It can feel like the government has all the power when it comes to setting your Social Security checks, but it's actually a team effort. You can influence your benefit by the number of years you work and how much you earn doing those years.

You also have to make the all-important decision of when to sign up for benefits. Your choice will have long-lasting consequences for your financial security in retirement, so it's crucial to understand what's at stake.

Here, we'll take a look at how your claiming age affects your benefit so you can decide when you'd like to apply for Social Security.

Person sitting in front of laptop and writing note.

Image source: Getty Images.

How the government calculates your Social Security checks

The Social Security Administration takes your average monthly earnings, adjusted for inflation, from your 35-highest earning years and inputs it into the Social Security benefit formula in effect for the year you turn 60. The result is your primary insurance amount (PIA).

You can claim your PIA only if you apply for Social Security at your full retirement age (FRA). This is between 66 and 67, depending on your birth year.

It's possible to claim Social Security as early as 62, but doing so reduces your checks. You lose five-ninths of 1% per month for up to 36 months of early claiming. Those who apply even earlier lose an additional five-twelfths of 1% per month.

Delaying your application slowly grows your checks over time, and this doesn't stop at your FRA. You can continue to wait and you'll increase your checks by two-thirds of 1% per month until you reach 70. That's when you qualify for your maximum benefit.

This makes your claiming age very important in determining how much you get from the program. The following table sums up what percentage of your PIA you'd get per month by claiming at various starting ages.

Full Retirement Age (Birth Years)

62

63

64

65

66

67

68

69

70

66 (1943 to 1954)

75%

80%

86.7%

93.3%

100%

108%

116%

124%

132%

66 and two months (1955)

74.2%

79.2%

85.6%

92.2%

98.9%

106.7%

114.7%

122.7%

130.7%

66 and four months (1956)

73.3%

78.3%

84.4%

91.1%

97.8%

105.3%

113.3%

121.3%

129.3%

66 and six months (1957)

72.5%

77.5%

83.3%

90%

96.7%

104%

112%

120%

128%

66 and eight months (1958)

71.7%

76.7%

82.2%

88.9%

95.6%

102.7%

110.7%

118.7%

126.7%

66 and 10 months (1959)

70.8%

75.8%

81.1%

87.8%

94.4%

101.3%

109.3%

117.3%

125.3%

67 (1960 and later)

70%

75%

80%

86.7%

93.3%

100%

108%

116%

124%

Data source: Social Security Administration and author's calculations.

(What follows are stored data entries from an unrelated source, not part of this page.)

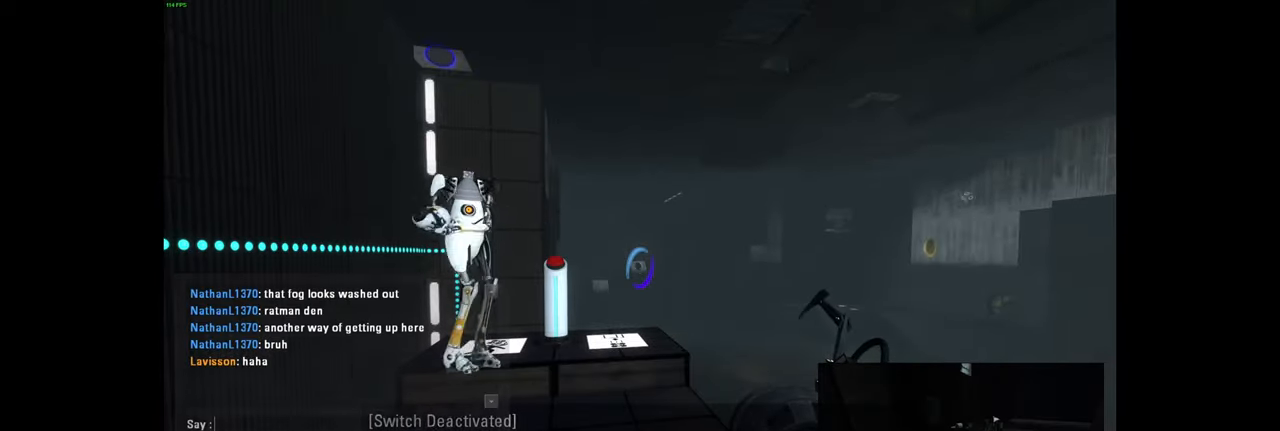
{"keys": [], "mouse": [], "events": []}
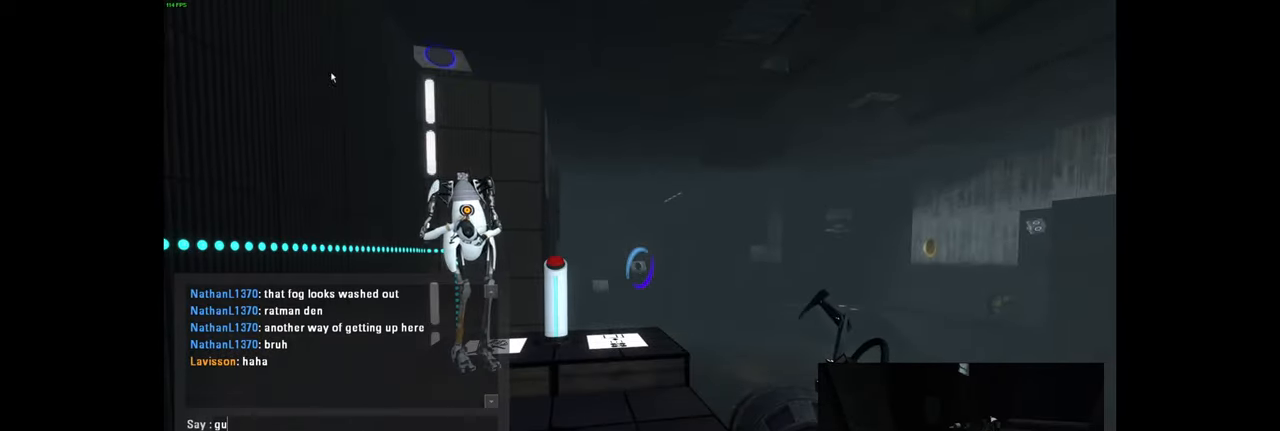
{"keys": [], "mouse": [], "events": [[117, "e", "down"], [200, "s", "down"], [250, "e", "up"], [284, "s", "up"], [334, "s", "down"], [467, "s", "up"]]}
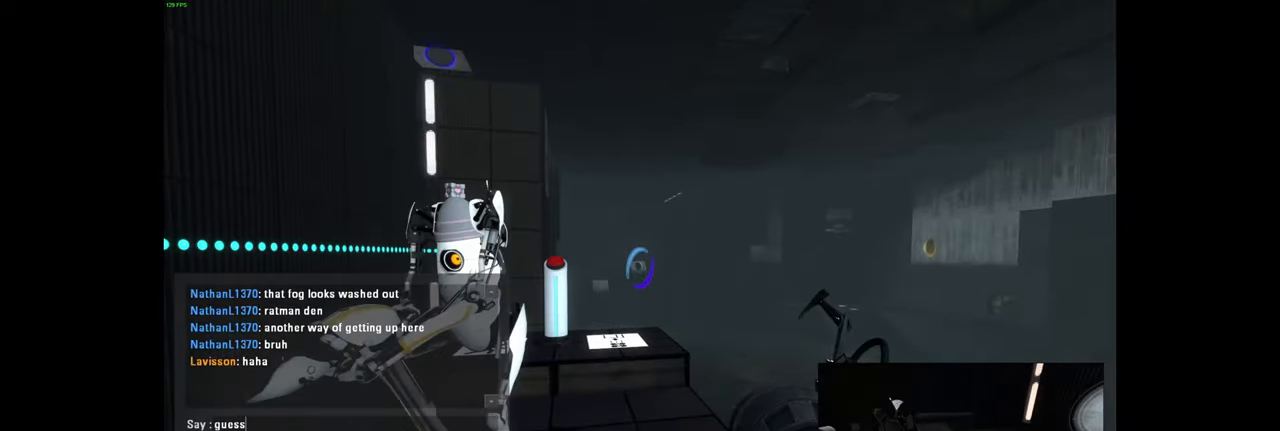
{"keys": [], "mouse": []}
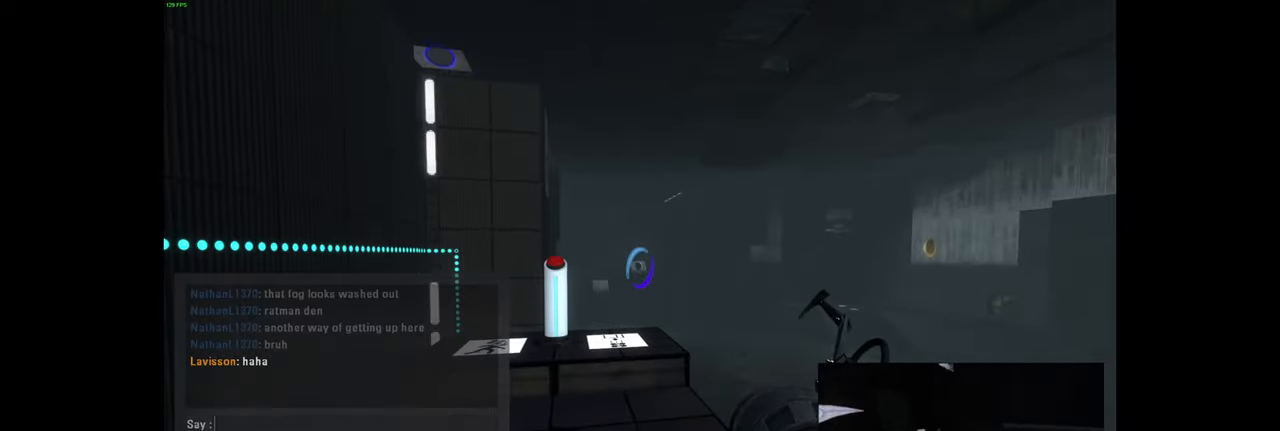
{"keys": [], "mouse": [], "events": []}
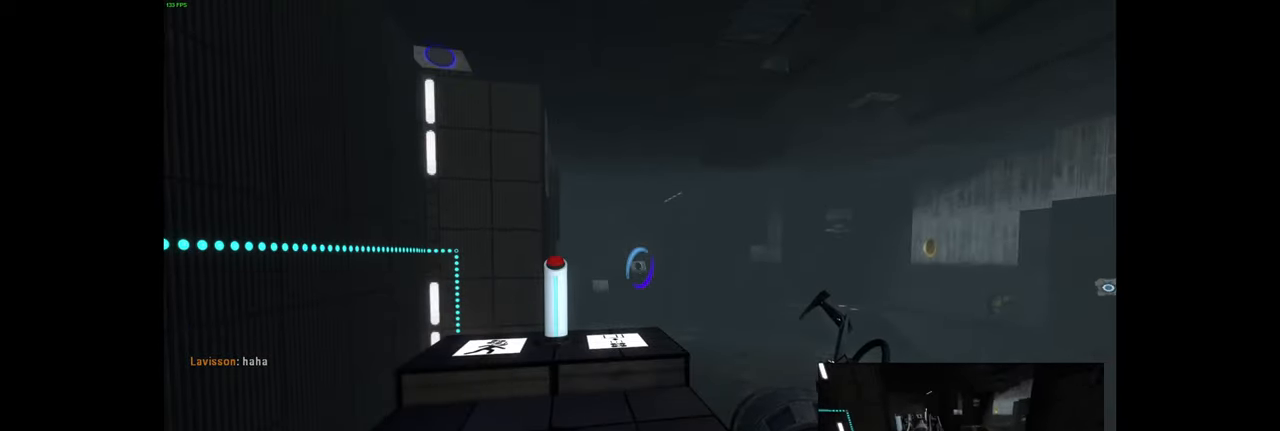
{"keys": [], "mouse": [], "events": [[100, "w", "down"], [267, "w", "up"]]}
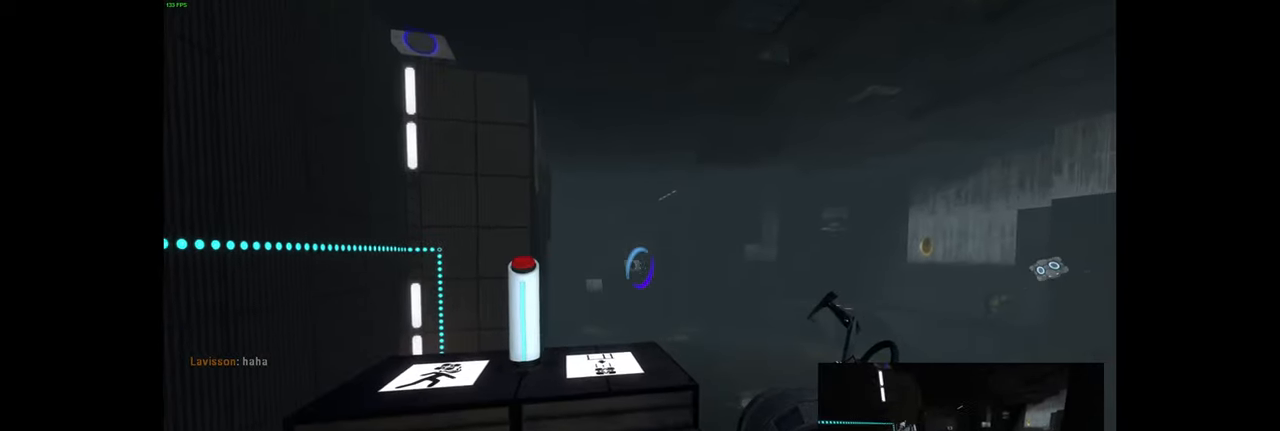
{"keys": [], "mouse": [], "events": []}
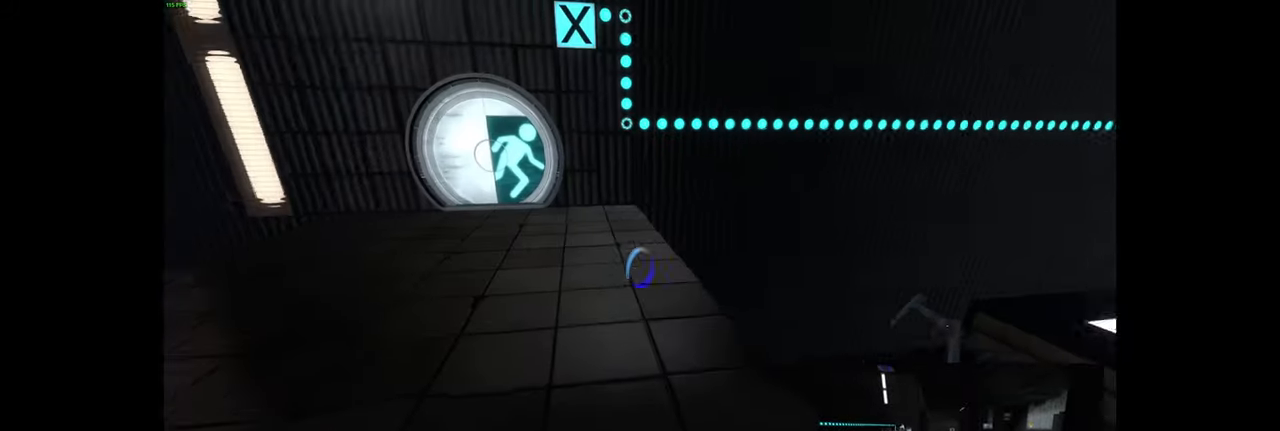
{"keys": [], "mouse": [], "events": [[167, "w", "down"], [367, "w", "up"]]}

To give you some example of how this works in practice, let's say you qualify for a $2,000 PIA at your full retirement age of 67. If you applied immediately at 62, you'd only get $1,400 per month. But you could get as much as $2,480 per month by delaying until 70. This doesn't mean early claiming is always a bad thing, though. Personal factors come into play here.

When should you claim Social Security?

Most workers hope to get as much as possible from Social Security. Delaying your application generally leads to a larger lifetime benefit, but this may not be the case if you have a short life expectancy. Those with terminal illnesses or a poor personal or family health history may prefer to sign up earlier rather than run the risk of not getting benefits at all.

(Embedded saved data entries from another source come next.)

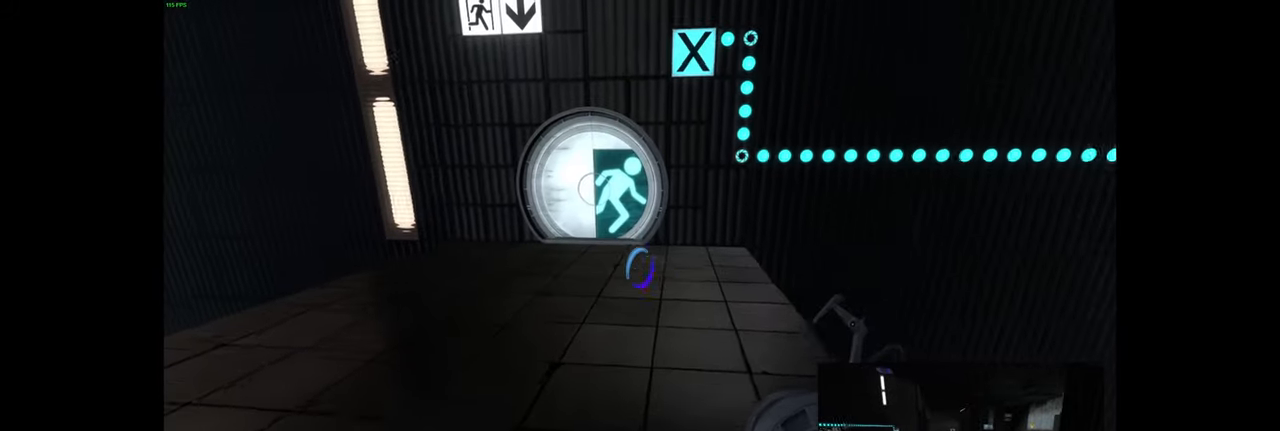
{"keys": [], "mouse": [], "events": []}
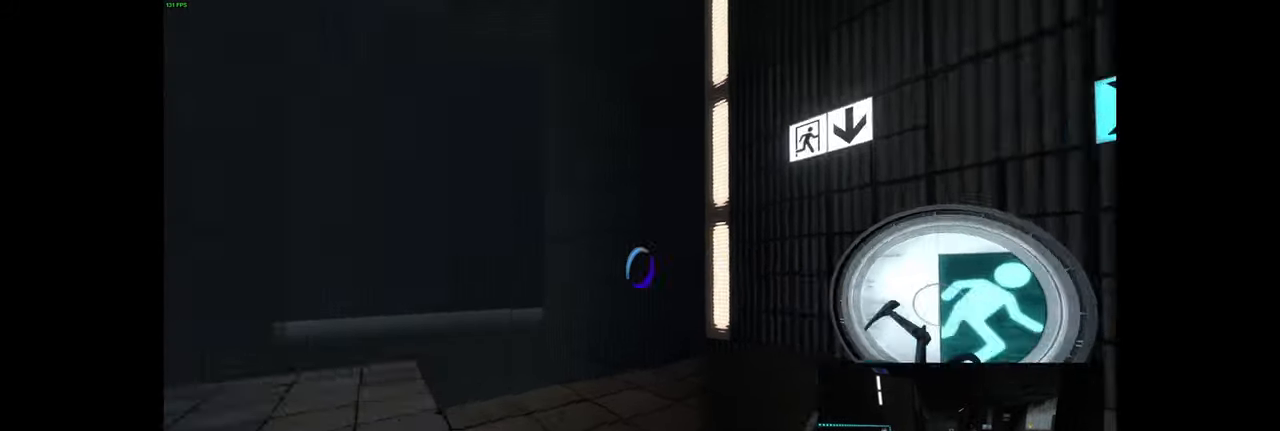
{"keys": [], "mouse": [], "events": []}
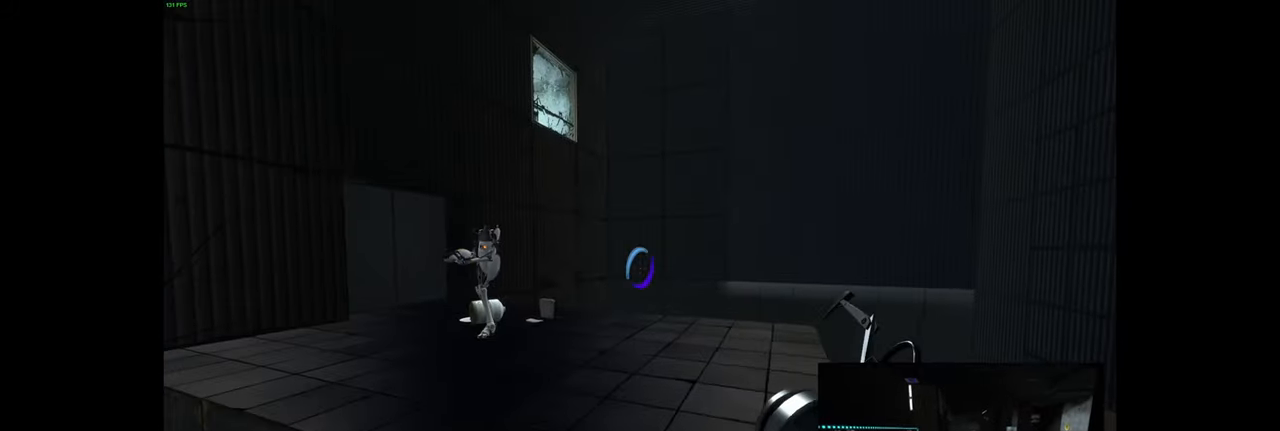
{"keys": [], "mouse": [], "events": []}
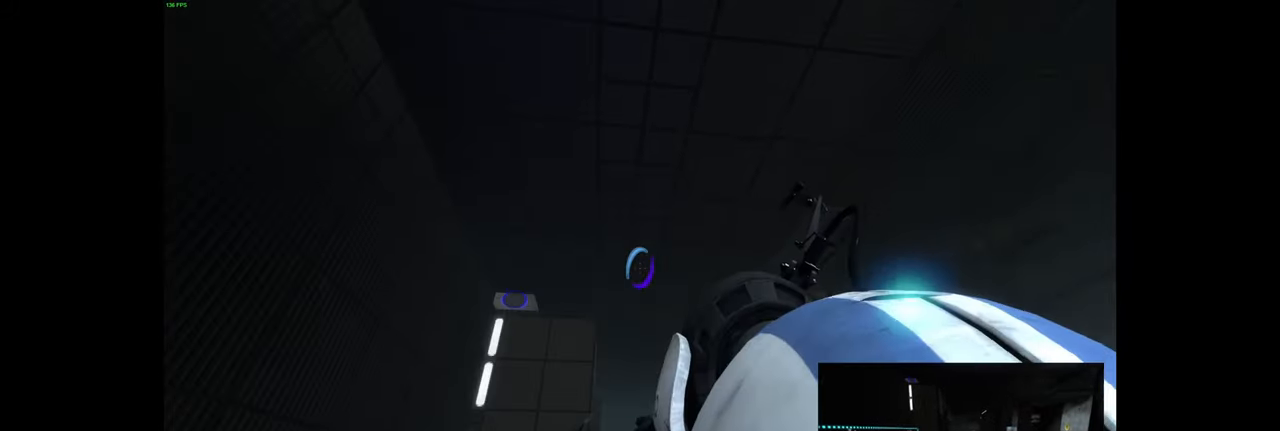
{"keys": [], "mouse": [], "events": []}
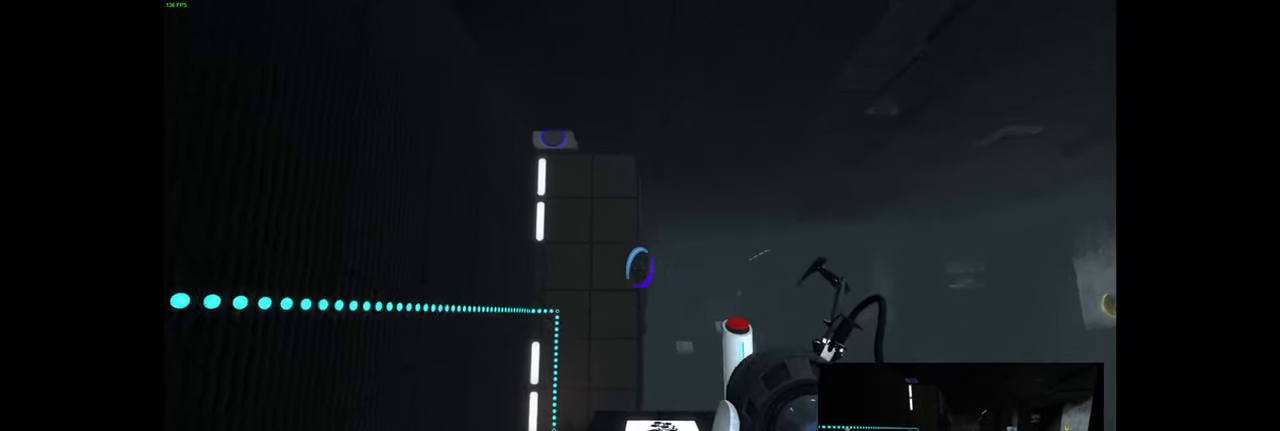
{"keys": [], "mouse": [], "events": []}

You may also not be able to delay Social Security if your finances prohibit it. If waiting would cause you to fall behind on your bills, it's not worth it.

Married couples also have to weigh how their decision could affect their partner. If one wishes to claim a spousal benefit, they must wait until their partner signs up before they can claim. And they'll only get their spousal benefit if it's worth more than their own retirement benefit.

It's worth coming up with a tentative claiming age now so you can estimate how far these benefits will go in retirement. But don't be afraid to change your decision as your life and Social Security evolves.

If you're still not sure what your best move is, consider making a my Social Security account. There's a tool there that can help you estimate your monthly benefit at every claiming age based on your work history to date.

Think about how many months you expect to claim checks, and multiply this by your estimated benefit amount at the age you're considering to get your estimated lifetime Social Security benefit. Do this for a few ages and whenever possible, choose the claiming age that you believe will net you the most money overall.